I like these hobby languages just because they help expose and experiment with interesting higher level language constructs. Because of that, I don't really care if they try to sell me on the language or not.

As for your concept, I think this is super interesting. A language catered towards higher level abstractions that we use for web services these days is very appealing. The service and container constructs are particularly enticing.


I would recommend building a macro system and/or library for an existing language - that most closely aligns with your goals.

It seems like your goal is to make things more declarative / readable.

Creating a language is a pretty large undertaking, and unless you need to do it to achieve your goals, I wouldn't recommend it - unless you really just want to see what it's all about and make one.


It would be nice to see a "new" language that actually does something truly new and valuable.

Almost all "new" languages presented on HN are basically slightly different flavours of languages that have been around for a very long time. But without the libraries/documentation/tools etc. needed to make it useful.


"${name}: ${features.join(", ")}"

This is in the very first example you see on the site. If it's a mistake, that's not encouraging. If this is actually how the language works, that's even less encouraging -- the syntax highlighter doesn't even get it right!


The whole thing is 400k lines vibecoded over 3 weeks, I don't think there's been a lot of effort put into it yet.


You might like this language I've been working on: https://GitHub.com/Cuzzo/clear

It's not as true to Ruby as Crystal is, because I aim to make it far safer. It's closer to Elixir, if anything.

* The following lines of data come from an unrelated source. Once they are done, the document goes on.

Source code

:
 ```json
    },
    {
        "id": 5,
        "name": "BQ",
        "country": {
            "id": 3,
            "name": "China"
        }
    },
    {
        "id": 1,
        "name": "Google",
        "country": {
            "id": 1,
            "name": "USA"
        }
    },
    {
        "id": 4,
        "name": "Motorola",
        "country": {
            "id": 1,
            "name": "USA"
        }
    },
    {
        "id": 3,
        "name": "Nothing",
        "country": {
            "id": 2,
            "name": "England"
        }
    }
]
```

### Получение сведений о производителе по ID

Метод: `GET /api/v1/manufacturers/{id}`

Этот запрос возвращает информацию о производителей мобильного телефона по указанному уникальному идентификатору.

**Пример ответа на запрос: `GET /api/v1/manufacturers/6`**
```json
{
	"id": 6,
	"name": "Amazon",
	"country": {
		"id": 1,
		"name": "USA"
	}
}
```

But I love Ruby to death, and it is definitely the desire to make it as close to Ruby spiritually as possible.


It looks nice. The general syntax isn't explained AFAICT?

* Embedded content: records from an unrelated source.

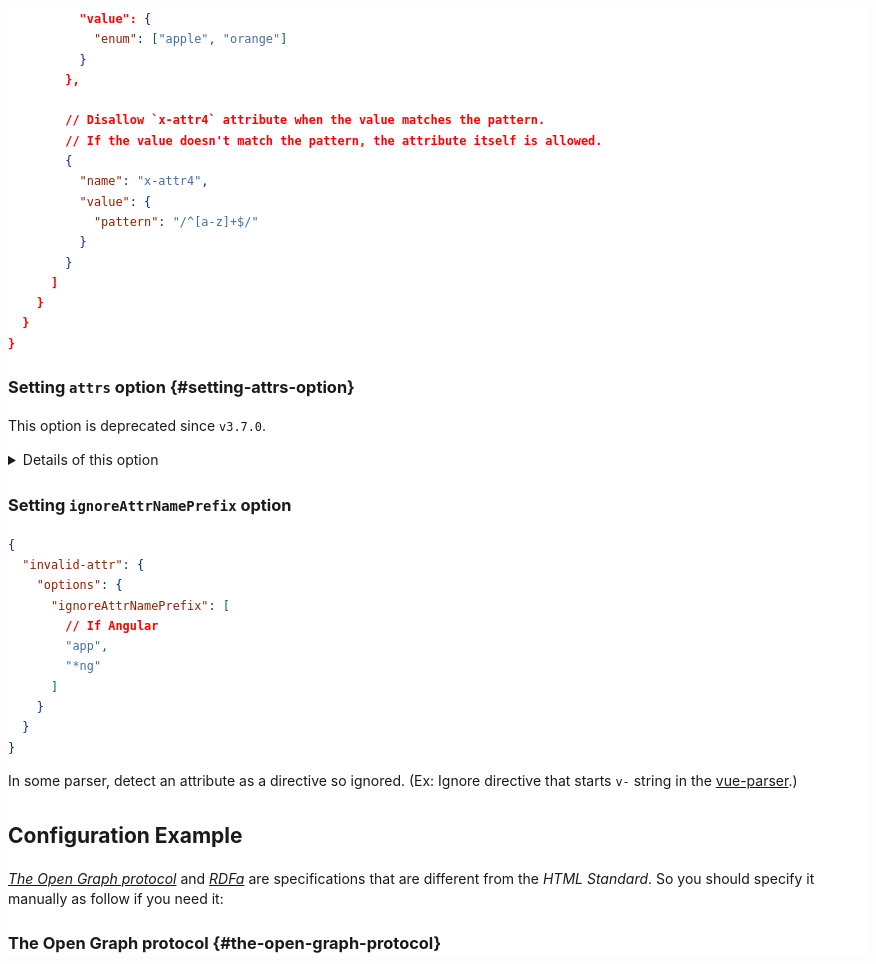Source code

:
 ```json
          "value": {
            "enum": ["apple", "orange"]
          }
        },

        // Disallow `x-attr4` attribute when the value matches the pattern.
        // If the value doesn't match the pattern, the attribute itself is allowed.
        {
          "name": "x-attr4",
          "value": {
            "pattern": "/^[a-z]+$/"
          }
        }
      ]
    }
  }
}
```

### Setting `attrs` option {#setting-attrs-option}

This option is deprecated since `v3.7.0`.

<details><summary>Details of this option</summary></details>

### Setting `ignoreAttrNamePrefix` option

```json
{
  "invalid-attr": {
    "options": {
      "ignoreAttrNamePrefix": [
        // If Angular
        "app",
        "*ng"
      ]
    }
  }
}
```

In some parser, detect an attribute as a directive so ignored. (Ex: Ignore directive that starts `v-` string in the [vue-parser](https://github.com/markuplint/markuplint/tree/main/packages/@markuplint/vue-parser).)

## Configuration Example

_[The Open Graph protocol](https://ogp.me/)_ and _[RDFa](https://rdfa.info/)_ are specifications that are different from the _HTML Standard_. So you should specify it manually as follow if you need it:

### The Open Graph protocol {#the-open-graph-protocol}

Looks somewhat Python-like but modernised (great!) - is it indentation sensitive?


Yes, it's python-inspired. Some notable differences are: - no return keyword - match/if are expressions - it's functional - =? is used for early returns or binding, depending on the variant of an Option or Result that is returned

There's a lot of other differences -- it's a smaller language surface than Python overall.


I like all those features!

I was trying to find if it is definitely a significant whitespace syntax, as it appears to be


Is it just me that doesnt like automatically returning the last statement in functions? It makes it hard to see where a function returns, and I dont see how you would do a guard clause at the start of a function without having the entire rest of the function in an else block


I remember really bumping up against this learning OCaml in college after having experienced oodles of imperative programming.

I understand the sort of philosophy and ergonomics of not having an early return, but it really does hurt certain kinds of code that otherwise would be more readable


> ergonomics of not having an early return

I wonder who came up with this idea first. I find obvious early returns incredibly ergonomic.


Wikipedia says that "guard clause" was a term invented by Kent Beck, but that the actual practice was used since at least the early 60s


No, I meant the idea that guard clauses are antipatterns and your subroutine should have a single implicit return.


I think it is much more obvious than being able to return from anywhere in a function. If the last expression is a match, I know every match body must return the same type. if the last is a (cond ...) I know ever cond branch must return a value. I vastly prefer that.


If it's inconsistently applied, yes.

In most functional languages however you can view the end of any statement/expression as a return/assign which makes it very easy and trivial to assign anything to variables, or split anything into function calls.